====== EXTRACT

NPIV allows creation of multiple virtual Fibre Channel ports (VFCs) over one physical Fibre Channel port (PFC) on a
Virtualization Services Platform (VSP), where the VSP serves as the management platform for the vPars. Each of these
virtual ports should be created with a unique World Wide Name (WWN) to identify it, just like the unique embedded
WWN by which a physical port is identified.
The NPIV feature is about creating such virtual ports over a physical port on the VSP and then allocating them as
resources to the virtual partitions. This means that the resource that gets added to the vPar is a virtual Host Bus
Adapter (HBA) referred to as a virtual HBA (vHBA), not a disk, tape, DVD, changer or a burner. The vPar then
discovers targets and LUNs behind the vHBA using the same mechanism that is used on the standalone systems to
discover targets and LUNs behind a physical HBA. As in the case of a standalone system, a vPar using NPIV will
automatically discover new targets and LUNs behind the vHBA.

============
====== STORED DATA

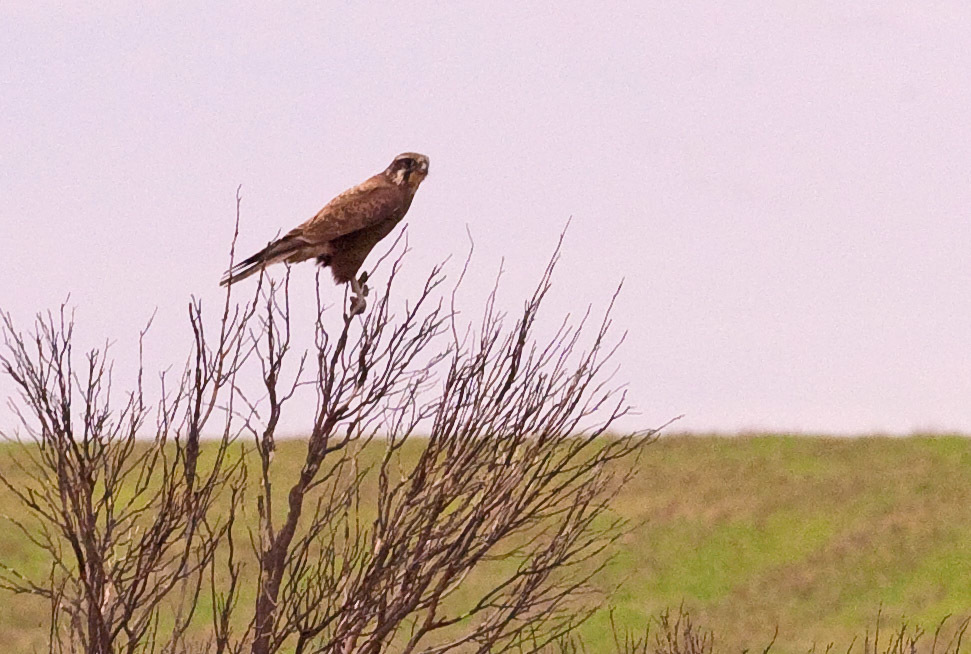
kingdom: Animalia
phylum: Chordata
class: Aves
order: Falconiformes
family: Falconidae
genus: Falco
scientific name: Falco berigora
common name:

============

GIVEN REQUEST =
In the passage on NPIV, what kind of resource gets added to a vPar? The material that comes after the passage on NPIV is unrelated to it.

THE COMPLETED TASK =
A virtual Host Bus Adapter (vHBA).